I used this strategy and tried for $n=4$, finally could derive the recurrence formula for Bell numbers:
$$2^{n}-1+\sum_{k=2}^{n-1}\sum_{m=2}^{k}{{n}\choose{k}}{{k}\choose{m}}+B_n=B_{n+1}$$
Mapping $k-2\mapsto k$ and $m-2\mapsto m$ equivalently the formula can be rewritten as:
$$2^{n}-1+\sum_{k=0}^{n-3}\sum_{m=0}^{k+2}{{n}\choose{k+2}}{{k+2}\choose{m+2}}+B_n=B_{n+1}$$
With the initial value $B_0=1$ the formula gives: $$0+B_{0}=0+1=\color{blue}{1}=\color{blue}{B_{1}}$$ $$1+B_{1}=1+1=\color{blue}{2}=\color{blue}{B_{2}}$$ $$3+B_{2}=3+2=\color{blue}{5}=\color{blue}{B_{3}}$$ $$10+B_{3}=10+5=\color{blue}{15}=\color{blue}{B_{4}}$$ $$37+B_{4}=37+15=\color{blue}{52}=\color{blue}{B_{5}}$$ $$136+B_{5}=136+52=\color{red}{188}\ne \color{red}{B_{6}}$$
The formula does not give the right number for $B_{6}$, but I'm sure the validity of the other Bell numbers is not accidental, so why the formula gives such a wrong number? where I was wrong?

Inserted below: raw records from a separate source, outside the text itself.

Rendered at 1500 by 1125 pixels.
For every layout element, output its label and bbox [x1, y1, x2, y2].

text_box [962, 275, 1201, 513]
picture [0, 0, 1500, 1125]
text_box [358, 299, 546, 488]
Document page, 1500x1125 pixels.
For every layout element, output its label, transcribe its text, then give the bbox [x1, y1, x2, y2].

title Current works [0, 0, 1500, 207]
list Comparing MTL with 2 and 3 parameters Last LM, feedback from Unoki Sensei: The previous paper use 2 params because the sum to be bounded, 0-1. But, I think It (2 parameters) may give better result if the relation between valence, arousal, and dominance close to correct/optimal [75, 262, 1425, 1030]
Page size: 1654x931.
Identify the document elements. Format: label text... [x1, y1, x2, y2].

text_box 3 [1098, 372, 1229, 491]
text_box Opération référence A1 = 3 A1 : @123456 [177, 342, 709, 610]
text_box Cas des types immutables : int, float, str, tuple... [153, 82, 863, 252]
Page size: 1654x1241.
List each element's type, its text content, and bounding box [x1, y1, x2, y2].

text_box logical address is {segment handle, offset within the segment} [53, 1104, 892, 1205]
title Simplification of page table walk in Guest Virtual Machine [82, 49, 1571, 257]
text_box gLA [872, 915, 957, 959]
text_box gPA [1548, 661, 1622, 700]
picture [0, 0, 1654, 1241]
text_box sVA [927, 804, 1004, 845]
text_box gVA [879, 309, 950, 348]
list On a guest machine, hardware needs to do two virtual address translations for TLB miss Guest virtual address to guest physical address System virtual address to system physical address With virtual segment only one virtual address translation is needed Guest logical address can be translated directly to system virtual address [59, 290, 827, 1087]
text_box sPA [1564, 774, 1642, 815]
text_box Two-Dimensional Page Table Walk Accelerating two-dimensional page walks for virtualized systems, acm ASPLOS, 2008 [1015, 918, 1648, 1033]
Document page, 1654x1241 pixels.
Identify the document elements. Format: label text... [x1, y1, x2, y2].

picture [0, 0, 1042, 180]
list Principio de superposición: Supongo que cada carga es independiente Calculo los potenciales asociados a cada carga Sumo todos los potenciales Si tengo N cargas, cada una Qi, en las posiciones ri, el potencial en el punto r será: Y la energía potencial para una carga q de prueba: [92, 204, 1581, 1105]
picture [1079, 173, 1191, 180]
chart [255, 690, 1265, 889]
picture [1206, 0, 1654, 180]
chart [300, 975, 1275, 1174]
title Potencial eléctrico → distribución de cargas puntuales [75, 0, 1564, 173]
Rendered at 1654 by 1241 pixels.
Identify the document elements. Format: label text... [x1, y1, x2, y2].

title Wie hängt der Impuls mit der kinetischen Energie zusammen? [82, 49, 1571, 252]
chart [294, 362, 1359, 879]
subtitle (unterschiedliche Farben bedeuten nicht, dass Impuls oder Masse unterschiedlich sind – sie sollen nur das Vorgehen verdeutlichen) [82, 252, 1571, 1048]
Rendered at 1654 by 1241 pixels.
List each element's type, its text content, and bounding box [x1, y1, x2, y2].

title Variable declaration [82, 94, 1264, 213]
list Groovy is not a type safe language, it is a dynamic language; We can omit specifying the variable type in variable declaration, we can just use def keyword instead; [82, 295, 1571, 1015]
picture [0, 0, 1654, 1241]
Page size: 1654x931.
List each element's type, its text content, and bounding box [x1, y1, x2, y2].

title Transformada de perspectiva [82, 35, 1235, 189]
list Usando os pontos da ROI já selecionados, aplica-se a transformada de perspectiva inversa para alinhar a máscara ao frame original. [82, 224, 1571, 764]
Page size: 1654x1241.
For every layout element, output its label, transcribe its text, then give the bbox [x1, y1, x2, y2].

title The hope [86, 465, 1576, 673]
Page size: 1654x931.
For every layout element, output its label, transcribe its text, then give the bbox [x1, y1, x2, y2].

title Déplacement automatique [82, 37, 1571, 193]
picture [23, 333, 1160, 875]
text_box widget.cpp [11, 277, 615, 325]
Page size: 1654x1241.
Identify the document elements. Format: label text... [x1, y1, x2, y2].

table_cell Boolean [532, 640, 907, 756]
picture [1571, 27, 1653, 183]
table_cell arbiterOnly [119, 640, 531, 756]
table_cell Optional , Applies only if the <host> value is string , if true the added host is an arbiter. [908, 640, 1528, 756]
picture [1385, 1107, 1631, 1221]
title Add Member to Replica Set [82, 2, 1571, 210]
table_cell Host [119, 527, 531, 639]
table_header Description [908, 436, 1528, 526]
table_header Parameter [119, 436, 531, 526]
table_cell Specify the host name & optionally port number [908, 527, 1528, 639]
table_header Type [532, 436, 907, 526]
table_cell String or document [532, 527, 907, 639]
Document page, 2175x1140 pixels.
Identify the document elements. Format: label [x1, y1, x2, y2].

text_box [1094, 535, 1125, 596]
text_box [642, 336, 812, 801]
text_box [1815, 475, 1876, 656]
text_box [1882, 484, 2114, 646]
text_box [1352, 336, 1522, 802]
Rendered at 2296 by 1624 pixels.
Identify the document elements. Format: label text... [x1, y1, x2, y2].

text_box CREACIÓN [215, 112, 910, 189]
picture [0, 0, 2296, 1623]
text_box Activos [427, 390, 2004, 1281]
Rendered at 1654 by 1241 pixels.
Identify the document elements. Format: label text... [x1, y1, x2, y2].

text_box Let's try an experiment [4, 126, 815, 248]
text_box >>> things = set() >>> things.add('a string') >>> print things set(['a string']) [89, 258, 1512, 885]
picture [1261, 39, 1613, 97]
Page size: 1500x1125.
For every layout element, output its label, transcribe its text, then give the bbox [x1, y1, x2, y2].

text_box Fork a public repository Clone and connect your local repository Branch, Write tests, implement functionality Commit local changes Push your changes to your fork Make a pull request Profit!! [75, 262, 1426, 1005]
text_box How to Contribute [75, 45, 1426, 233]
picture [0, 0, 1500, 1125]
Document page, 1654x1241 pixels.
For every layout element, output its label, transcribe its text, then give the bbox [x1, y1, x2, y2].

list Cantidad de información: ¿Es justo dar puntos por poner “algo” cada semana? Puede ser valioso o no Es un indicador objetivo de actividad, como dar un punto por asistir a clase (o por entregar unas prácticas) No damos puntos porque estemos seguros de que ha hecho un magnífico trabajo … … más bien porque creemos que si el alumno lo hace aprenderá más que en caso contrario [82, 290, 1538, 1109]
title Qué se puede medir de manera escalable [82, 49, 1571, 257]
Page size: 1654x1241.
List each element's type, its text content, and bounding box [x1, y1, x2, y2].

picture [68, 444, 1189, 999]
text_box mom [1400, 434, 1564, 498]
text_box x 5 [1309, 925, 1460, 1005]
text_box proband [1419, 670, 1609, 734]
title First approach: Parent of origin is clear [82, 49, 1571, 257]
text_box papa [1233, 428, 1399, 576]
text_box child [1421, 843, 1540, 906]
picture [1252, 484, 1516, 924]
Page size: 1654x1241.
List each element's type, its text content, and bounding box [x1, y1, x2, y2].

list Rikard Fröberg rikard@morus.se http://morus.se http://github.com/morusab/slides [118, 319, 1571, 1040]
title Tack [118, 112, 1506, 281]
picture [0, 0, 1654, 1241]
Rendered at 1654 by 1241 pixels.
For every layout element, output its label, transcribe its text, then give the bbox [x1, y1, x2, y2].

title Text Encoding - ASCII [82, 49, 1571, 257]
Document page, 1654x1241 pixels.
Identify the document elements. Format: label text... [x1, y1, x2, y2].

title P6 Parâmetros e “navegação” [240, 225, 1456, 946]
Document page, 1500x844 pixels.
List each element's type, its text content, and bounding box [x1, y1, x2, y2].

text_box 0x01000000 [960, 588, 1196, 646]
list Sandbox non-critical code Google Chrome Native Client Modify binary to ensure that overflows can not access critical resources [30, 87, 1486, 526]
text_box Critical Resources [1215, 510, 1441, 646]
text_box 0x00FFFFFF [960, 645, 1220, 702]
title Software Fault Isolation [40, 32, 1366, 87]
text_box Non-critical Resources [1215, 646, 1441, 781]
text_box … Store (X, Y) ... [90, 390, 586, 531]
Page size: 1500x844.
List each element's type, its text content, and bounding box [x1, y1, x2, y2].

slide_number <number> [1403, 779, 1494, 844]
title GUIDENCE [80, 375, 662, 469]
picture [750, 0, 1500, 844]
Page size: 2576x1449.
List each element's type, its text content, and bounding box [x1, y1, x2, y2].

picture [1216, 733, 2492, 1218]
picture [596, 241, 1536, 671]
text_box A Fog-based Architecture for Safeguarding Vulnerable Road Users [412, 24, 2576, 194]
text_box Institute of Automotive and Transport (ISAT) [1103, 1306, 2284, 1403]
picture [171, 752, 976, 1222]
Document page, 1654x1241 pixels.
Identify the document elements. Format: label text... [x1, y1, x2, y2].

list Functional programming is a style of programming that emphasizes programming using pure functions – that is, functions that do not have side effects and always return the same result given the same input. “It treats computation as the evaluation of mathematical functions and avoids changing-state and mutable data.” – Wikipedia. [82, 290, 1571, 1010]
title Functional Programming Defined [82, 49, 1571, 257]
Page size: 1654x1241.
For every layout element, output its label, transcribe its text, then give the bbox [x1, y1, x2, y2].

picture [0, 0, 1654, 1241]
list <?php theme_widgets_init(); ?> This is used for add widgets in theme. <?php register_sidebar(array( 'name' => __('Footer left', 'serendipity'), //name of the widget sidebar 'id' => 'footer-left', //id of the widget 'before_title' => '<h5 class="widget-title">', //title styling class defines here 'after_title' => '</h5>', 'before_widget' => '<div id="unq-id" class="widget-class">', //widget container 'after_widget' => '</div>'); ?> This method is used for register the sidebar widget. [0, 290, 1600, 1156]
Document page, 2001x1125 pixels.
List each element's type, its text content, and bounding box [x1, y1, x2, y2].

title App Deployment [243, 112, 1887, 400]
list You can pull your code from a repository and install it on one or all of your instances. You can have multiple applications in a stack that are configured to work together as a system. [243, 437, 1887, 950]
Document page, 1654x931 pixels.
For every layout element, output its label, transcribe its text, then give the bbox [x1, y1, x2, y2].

Finally I should say that I came up with this calculation, because I cannot understand why the total number of partial equivalence relations on a set with cardinality $n$ is $B_{n+1}$, so It would be really appreciated if someone explain that with more details.
First, the number of PER's on $\{1,\ldots,n\}$ is indeed $B_{n+1}$. To show this, we construct a bijection between PER's on $\{1,\ldots,n\}$ and equivalence relations on $\{0,1,\ldots,n\}$: given a PER, keep the existing equivalence classes and put the non-reflexive elements in a new equivalence class with $0$ (if there are none, put $0$ in an equivalence class on its own).
So if your formula breaks down, it must be getting the number of non-reflexive PER's wrong, but only for $n$ at least $5$. In fact, it appears you are only counting the number of non-reflexive PER's which have at most one non-singleton class (in your formula, $k+2$ is the number of reflexive elements, and $m+2$ is the number of these in the large equivalence class). If $n\leq 4$ this covers all the non-reflexive PER's, but if $n=5$ you will miss out PER's with two classes of size $2$ and one irreflexive element, that is $$\{(2,2),(2,3),(3,2),(3,3),(4,4),(4,5),(5,4),(5,5)\}$$ and isomorphic PER's. There are $15$ PER's of this form ($5$ ways to choose the irreflexive element and then $3$ ways to pair off the remaining four), which is exactly the discrepancy. For larger numbers, the number of missing PER's will grow very quickly.